On Excluding Zionists from Campus Groups


This summer, two Jewish undergraduates at the State University of New York at New Paltz, Cassandra Blotner and Ofek Preis, charged in a complaint to the Department of Education’s Office for Civil Rights that they were expelled from a student group devoted to helping sexual assault survivors because they support Israel, alleging a violation of Title VI of the 1964 Civil Rights Act. Whether or not this case constitutes a Title VI violation, the Alliance for Academic Freedom expresses its deep concern about the incident. The exclusion of students and student groups from campus organizations, projects, and other opportunities because of their support for Israel represents an unconscionable development on North American campuses that deserves greater attention and a more emphatic response from university leadership everywhere.

Discriminating against students on the basis of their views about Israel is becoming increasingly common on college campuses. Most recently, a group of student organizations at the University of California, Berkeley School of Law announced a decision to bar all speakers who support Israel. Pro-Israel students and student groups have been similarly excluded from opportunities at other universities in recent years.

Within limits, student groups have the right to define their own purpose or mission and to articulate political principles they subscribe to.

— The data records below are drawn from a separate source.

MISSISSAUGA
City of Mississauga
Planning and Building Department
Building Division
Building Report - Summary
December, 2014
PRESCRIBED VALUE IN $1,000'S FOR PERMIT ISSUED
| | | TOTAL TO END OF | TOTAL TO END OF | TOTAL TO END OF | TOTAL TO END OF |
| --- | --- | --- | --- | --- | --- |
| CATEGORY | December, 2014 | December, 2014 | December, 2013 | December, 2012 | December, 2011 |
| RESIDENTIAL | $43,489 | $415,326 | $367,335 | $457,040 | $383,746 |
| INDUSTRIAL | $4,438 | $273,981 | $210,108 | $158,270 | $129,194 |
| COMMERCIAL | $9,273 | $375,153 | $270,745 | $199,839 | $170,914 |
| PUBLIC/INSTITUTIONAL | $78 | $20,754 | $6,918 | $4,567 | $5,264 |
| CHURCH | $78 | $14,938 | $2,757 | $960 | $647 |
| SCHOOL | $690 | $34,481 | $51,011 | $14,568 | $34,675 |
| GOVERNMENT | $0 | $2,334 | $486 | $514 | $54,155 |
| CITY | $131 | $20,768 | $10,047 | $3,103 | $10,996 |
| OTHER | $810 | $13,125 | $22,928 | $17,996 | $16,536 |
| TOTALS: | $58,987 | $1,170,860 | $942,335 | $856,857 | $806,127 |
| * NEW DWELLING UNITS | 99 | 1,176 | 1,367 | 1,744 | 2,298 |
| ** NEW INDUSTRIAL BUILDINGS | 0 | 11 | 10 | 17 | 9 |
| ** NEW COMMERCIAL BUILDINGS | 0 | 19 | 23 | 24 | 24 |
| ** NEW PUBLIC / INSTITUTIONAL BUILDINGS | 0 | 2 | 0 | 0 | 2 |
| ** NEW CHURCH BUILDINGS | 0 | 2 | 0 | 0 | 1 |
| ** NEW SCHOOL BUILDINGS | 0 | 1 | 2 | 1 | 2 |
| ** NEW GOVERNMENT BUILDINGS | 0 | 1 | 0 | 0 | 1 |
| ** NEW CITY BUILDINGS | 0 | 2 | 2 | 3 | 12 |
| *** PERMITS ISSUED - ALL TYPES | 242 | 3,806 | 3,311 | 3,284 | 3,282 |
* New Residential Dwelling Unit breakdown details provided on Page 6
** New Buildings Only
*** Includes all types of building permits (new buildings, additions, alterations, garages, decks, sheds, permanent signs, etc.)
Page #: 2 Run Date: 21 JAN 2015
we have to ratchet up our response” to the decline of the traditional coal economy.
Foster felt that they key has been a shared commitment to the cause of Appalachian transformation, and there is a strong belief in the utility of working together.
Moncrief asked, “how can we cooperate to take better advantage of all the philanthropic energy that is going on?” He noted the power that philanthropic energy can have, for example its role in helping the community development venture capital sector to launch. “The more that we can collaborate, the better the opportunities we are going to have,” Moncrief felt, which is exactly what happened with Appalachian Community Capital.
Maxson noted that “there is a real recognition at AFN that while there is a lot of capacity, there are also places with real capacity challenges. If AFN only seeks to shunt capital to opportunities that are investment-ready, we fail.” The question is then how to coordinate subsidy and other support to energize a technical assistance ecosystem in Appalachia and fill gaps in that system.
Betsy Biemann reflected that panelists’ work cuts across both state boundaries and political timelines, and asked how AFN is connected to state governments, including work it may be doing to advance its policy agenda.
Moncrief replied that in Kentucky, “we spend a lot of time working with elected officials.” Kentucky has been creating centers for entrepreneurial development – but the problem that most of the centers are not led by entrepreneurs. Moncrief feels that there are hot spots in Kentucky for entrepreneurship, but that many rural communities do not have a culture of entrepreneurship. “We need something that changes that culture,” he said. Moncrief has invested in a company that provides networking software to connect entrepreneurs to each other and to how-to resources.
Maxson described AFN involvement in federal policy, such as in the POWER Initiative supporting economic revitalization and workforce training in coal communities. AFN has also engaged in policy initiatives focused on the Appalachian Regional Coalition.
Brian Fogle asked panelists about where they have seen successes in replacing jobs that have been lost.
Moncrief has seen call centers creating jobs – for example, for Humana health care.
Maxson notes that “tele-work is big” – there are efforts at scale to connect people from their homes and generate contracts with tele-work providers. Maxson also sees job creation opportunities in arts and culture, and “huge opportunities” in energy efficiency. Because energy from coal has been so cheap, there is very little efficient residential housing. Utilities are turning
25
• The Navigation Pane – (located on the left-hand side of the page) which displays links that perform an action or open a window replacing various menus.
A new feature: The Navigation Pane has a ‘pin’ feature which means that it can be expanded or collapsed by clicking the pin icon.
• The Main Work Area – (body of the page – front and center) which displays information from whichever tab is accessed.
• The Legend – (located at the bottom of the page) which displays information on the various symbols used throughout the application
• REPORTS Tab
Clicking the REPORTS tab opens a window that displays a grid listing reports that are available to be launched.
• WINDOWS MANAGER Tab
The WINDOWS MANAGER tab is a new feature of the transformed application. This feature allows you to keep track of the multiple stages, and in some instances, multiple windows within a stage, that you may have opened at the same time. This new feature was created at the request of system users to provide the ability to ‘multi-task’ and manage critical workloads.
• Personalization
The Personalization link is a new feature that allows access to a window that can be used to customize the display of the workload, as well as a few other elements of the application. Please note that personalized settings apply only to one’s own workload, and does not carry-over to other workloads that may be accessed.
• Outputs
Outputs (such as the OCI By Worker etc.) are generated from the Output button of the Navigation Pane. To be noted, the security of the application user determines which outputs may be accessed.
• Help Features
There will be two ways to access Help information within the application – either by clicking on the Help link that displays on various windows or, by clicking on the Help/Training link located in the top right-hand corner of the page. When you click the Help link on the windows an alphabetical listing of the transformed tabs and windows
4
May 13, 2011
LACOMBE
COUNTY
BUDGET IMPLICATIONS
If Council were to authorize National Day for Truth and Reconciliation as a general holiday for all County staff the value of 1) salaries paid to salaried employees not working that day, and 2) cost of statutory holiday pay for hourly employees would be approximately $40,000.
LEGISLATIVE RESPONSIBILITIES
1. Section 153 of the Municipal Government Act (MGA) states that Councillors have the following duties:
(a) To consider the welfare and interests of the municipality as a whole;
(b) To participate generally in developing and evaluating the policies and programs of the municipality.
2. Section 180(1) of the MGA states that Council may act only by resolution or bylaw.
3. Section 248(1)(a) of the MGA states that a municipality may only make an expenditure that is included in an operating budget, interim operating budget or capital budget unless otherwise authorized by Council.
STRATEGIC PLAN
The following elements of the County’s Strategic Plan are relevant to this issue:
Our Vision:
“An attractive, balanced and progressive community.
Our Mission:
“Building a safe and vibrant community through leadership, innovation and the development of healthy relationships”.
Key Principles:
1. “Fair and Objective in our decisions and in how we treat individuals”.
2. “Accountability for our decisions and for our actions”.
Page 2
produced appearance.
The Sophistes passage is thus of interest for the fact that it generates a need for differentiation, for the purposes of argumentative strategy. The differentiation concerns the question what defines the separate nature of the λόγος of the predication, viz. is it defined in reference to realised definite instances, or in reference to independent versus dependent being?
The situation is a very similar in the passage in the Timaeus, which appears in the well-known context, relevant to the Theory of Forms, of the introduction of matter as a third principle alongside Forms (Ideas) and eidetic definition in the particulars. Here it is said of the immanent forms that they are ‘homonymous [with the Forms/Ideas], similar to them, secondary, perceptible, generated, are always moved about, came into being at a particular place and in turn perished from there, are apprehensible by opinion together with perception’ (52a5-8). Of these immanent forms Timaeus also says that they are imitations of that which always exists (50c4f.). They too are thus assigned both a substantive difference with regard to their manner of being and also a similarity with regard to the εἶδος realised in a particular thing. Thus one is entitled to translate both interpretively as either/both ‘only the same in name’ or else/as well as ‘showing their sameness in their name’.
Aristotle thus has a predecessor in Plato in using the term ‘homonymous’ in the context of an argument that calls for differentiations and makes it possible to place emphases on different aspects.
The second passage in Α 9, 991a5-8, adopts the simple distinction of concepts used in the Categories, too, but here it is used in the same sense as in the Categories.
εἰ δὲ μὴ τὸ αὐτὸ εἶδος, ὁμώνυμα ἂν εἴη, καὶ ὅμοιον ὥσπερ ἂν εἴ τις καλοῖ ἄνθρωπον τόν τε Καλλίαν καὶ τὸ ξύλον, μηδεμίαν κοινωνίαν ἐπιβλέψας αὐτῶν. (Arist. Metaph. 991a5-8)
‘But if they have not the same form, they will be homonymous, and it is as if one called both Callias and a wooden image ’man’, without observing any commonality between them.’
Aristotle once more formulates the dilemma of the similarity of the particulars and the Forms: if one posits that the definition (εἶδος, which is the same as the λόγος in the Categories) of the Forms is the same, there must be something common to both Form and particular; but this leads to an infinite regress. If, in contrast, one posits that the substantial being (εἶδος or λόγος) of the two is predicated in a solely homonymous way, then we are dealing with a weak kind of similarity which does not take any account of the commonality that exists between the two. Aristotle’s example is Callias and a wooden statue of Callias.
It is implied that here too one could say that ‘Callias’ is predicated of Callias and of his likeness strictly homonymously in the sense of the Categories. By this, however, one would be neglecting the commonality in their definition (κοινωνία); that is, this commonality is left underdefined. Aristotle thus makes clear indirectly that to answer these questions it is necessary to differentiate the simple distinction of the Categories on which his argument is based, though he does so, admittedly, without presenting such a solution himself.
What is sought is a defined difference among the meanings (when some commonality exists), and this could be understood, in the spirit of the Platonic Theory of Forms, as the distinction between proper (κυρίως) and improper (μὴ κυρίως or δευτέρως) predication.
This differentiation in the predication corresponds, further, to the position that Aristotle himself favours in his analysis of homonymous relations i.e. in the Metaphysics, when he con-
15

But the exclusion of supporters of Israel from groups concerned with matters like sexual assault, or from whole arenas of university life, is wrong for at least three reasons.

First, although these exclusions may purport to rest on a principled political difference unconnected to religion, ethnicity, or nationality, in practice they amount to the denial of opportunities to Jews and Israelis, the great majority of whom do not wish to—and should not have to—renounce the Jewish state. These policies thus have a disparate effect on Jews, even if Jews are not explicitly targeted. As Berkeley Law dean Erwin Chemerinsky, a leading civil libertarian, explained, “To say that anyone who supports the existence of Israel — that’s what you define as Zionism— shouldn’t speak would exclude about, I don’t know, 90 percent or more of our Jewish students.”

Second, the groups and causes from which Israel supporters are barred often have nothing to do with Israel, likely making any consideration of Zionism in such contexts irrelevant. A student organization devoted to sexual assault, or any other such issue, must, on moral and ethical grounds, welcome members regardless of their views about the Middle East.

Third, the argument for excluding Zionists from avowedly progressive organizations, institutions, or alliances amounts to denying the liberal (or progressive) core of Zionism. Modern Zionism emerged and developed in the late 19th and early 20th centuries from ideas of universal human rights, equality of all peoples, and self-determination. Certainly, most North American students who support Israel do not consider Zionism and progressivism to be incompatible. That some people today espouse different and narrow definitions of Zionism and progressivism that place those philosophies in conflict should not be allowed to deny Jews’ or Zionists’ own understandings of their political commitments and values.

For all these reasons, we urge university leaders to speak out against barring supporters of Israel from full participation in campus life, on the same terms as anyone else.

The SUNY New Paltz case also raises another concern about academic freedom. According to the students’ complaint, their expulsion from the sexual-assault group was compounded by a campaign of harassment and threats, including a death threat. Academic freedom requires the toleration of robust argument, even of the kind that can cause offense. But when threats become so pervasive and persistent as to instill well-grounded fear for individuals’ physical safety, it can infringe on the academic freedom of the persecuted. Academic freedom includes the right of students to learn, free of threats.

Finally, it is worth reiterating that the hounding of individuals online, including the issuance of violent threats, is always unacceptable. In August, Carson Elm-Picard, a staffer at a University of North Carolina student newspaper, withdrew an opinion piece he had written assailing UNC students who study in Israel after, he claimed, his mother received “hateful messages” and he feared for her well-being. While the paper’s editor-in-chief was within his rights to critique Elm-Picard’s piece—a legitimate form of counter speech—harassment of the author or his family deserves unequivocal condemnation. A greater understanding of the complexities of the Israeli-Palestinian conflict will only be achieved if contending perspectives are debated freely, rationally, and civilly, without fear of either physical harm or official punishment.